> _Description of the task_:
Starting at the top of the entries below, set down each line exactly as written, and stop after the line containing "the brown wood cabinet at (x=358, y=424)".

[Saved data entries]
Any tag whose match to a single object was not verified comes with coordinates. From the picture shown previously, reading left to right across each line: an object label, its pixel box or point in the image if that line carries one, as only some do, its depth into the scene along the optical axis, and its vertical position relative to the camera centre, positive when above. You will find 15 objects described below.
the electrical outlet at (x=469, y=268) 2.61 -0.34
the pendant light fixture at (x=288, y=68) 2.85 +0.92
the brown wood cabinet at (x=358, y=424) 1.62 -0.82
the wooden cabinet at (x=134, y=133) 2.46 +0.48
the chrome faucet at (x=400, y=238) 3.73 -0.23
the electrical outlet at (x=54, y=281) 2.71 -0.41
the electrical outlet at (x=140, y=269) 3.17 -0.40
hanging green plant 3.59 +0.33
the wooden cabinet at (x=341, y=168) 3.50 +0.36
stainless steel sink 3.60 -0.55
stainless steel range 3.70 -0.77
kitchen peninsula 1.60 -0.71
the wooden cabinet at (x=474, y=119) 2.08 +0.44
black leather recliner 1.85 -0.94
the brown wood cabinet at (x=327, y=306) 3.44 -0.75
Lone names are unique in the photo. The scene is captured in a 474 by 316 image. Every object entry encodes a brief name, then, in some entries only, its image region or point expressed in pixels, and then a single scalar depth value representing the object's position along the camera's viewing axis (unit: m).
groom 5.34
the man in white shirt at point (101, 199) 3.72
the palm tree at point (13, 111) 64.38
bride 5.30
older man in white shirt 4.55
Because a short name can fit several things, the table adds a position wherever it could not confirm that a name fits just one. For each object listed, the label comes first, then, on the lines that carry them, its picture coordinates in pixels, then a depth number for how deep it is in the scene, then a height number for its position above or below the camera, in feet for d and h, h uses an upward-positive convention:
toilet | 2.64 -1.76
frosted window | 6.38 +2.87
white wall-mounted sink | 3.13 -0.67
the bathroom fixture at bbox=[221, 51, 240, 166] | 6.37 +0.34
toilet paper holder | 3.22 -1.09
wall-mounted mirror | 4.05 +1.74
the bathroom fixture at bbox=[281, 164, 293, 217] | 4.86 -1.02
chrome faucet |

> _Result below_:
Any tag whose match to a single object was not verified comes with coordinates. From the picture shown previously, reading left to right across each line: an object label, its pixel box or point in the image if that line carries one, as only some do, its depth into the scene along the optical axis, and its vertical position relative to the camera centre, positive when above. You will find 15 objects described below.
the electrical outlet at (x=469, y=268) 2.61 -0.34
the pendant light fixture at (x=288, y=68) 2.85 +0.92
the brown wood cabinet at (x=358, y=424) 1.62 -0.82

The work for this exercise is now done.